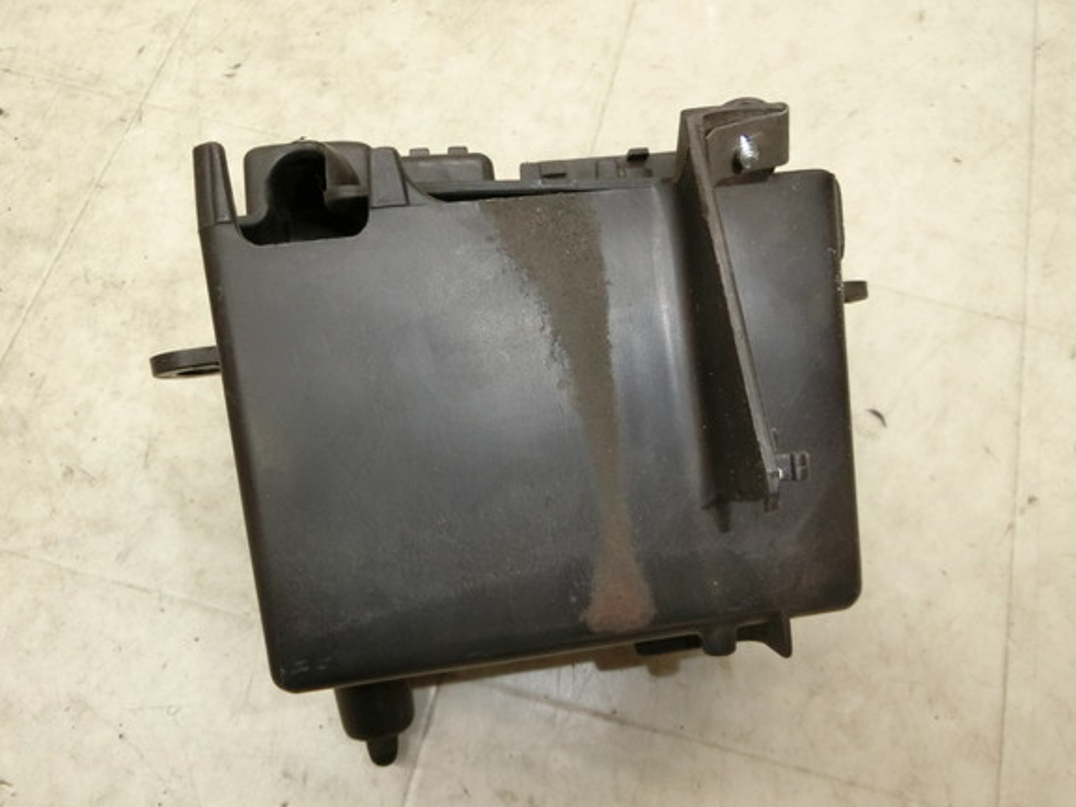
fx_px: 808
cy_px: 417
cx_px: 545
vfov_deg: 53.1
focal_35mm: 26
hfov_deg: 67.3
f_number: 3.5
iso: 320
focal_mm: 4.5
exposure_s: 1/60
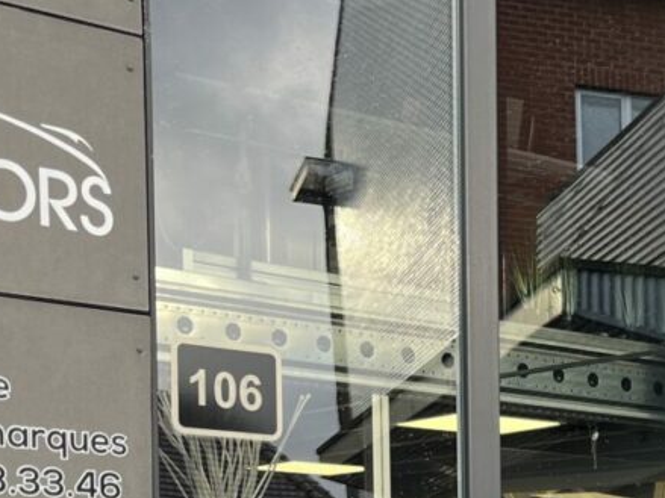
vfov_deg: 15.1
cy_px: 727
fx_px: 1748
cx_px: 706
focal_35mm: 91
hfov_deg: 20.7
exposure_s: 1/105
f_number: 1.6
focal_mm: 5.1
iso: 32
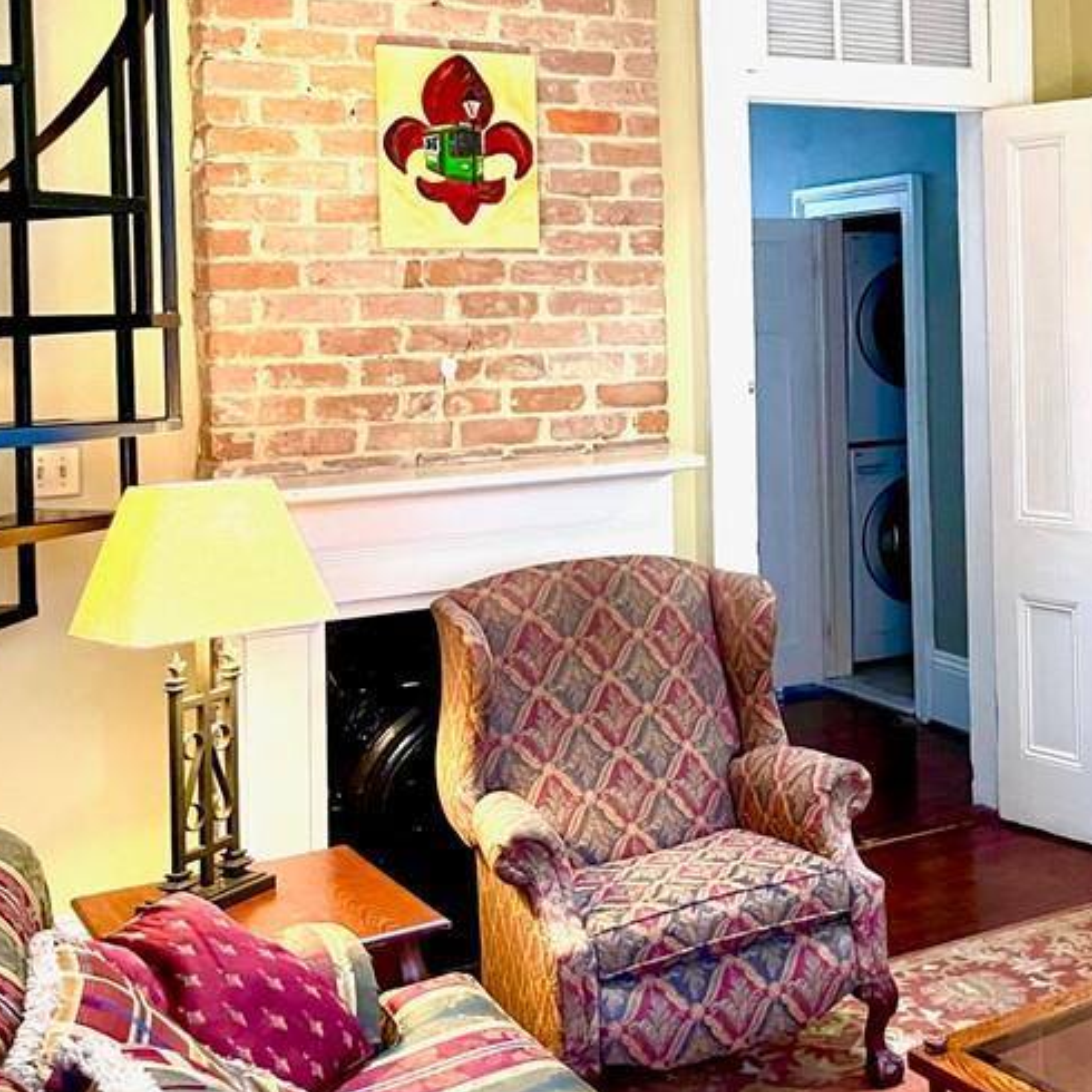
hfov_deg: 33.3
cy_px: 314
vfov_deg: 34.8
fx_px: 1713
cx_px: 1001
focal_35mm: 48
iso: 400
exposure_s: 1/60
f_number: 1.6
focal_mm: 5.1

★ ★ ★ ★

**Exercise directions:**
Leave out the pictures and copy everything else in the records word for word.

**Exercise response:**
fx_px: 808
cy_px: 417
cx_px: 545
vfov_deg: 53.1
focal_35mm: 26
hfov_deg: 67.3
f_number: 3.5
iso: 320
focal_mm: 4.5
exposure_s: 1/60
vfov_deg: 15.1
cy_px: 727
fx_px: 1748
cx_px: 706
focal_35mm: 91
hfov_deg: 20.7
exposure_s: 1/105
f_number: 1.6
focal_mm: 5.1
iso: 32
hfov_deg: 33.3
cy_px: 314
vfov_deg: 34.8
fx_px: 1713
cx_px: 1001
focal_35mm: 48
iso: 400
exposure_s: 1/60
f_number: 1.6
focal_mm: 5.1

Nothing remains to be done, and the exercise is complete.